Bryan & Shannon Helms
While living in Wyoming and on vacation in San Diego for Thanksgiving in November of 2017, they had no idea how a phone call to Nebraska to announce their engagement to his brother, Kyle, would change the course of their life’s events. When Kyle suggested that they just get married in the sale barn since they were already planning to be there that Christmas, they all laughed at first. But then the wisdom of that suggestion started to sink in and they decided to jump in with both feet and had a fun family wedding in the sale barn their grandfather had built just five weeks later. Shortly after that, they decided to move home to join the operation in February of 2018. They were blessed with a daughter in early November of 2018 and look forward to introducing her to the amazing opportunities that growing up around livestock and working with family can offer.
Bryan and Shannon met while riding and showing horses in Wyoming. They both have extensive experience in vastly different areas of the equine world. Bryan grew up on the family ranch and spent over 13 years affiliated with the Wild Horse and Burro program through the Wyoming Honor Farm and the BLM. He excels with starting and breaking young horses. He loves to be horseback out in the open, working livestock with his equine partner.

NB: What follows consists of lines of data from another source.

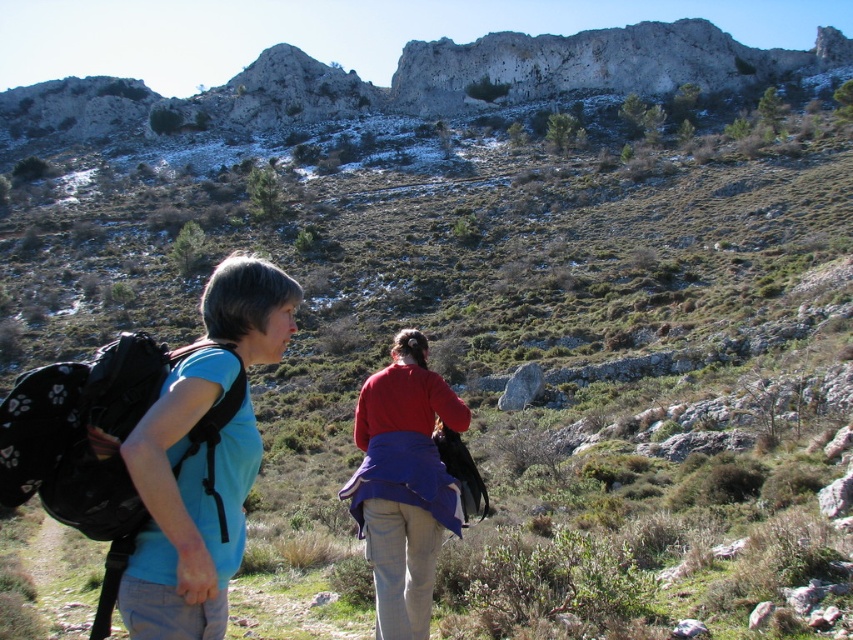
Question: Does blue fabric backpack at left appear on the left side of black fabric backpack at left?

Choices:
 (A) no
 (B) yes

Answer: (A)

Question: Which point is closer to the camera?

Choices:
 (A) matte red sweater at center
 (B) blue fabric backpack at left
 (C) black fabric backpack at left

Answer: (C)

Question: Which object is the closest to the matte red sweater at center?

Choices:
 (A) black fabric backpack at left
 (B) blue fabric backpack at left

Answer: (B)

Question: Does black fabric backpack at left have a lesser width compared to matte red sweater at center?

Choices:
 (A) no
 (B) yes

Answer: (A)

Question: Can you confirm if blue fabric backpack at left is thinner than black fabric backpack at left?

Choices:
 (A) no
 (B) yes

Answer: (B)

Question: Which object appears closest to the camera in this image?

Choices:
 (A) matte red sweater at center
 (B) black fabric backpack at left

Answer: (B)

Shannon’s background is about the opposite. Growing up in San Diego, her experience with horses was very structured and very formal. She started her horse journey with the United States Pony Club. She achieved the highest rating possible through the USPC and is a Graduate ‘A’. She competed for almost three decades in the disciplines of dressage and three-day eventing, before switching to western riding in 2011. That is when she discovered the western dressage, reining and reined cowhorse disciplines.
Bryan and Shannon still compete in these disciplines today and can’t wait to introduce their daughter, Savannah to the horse world. They feel so blessed to have the opportunity to raise their daughter so close to their family.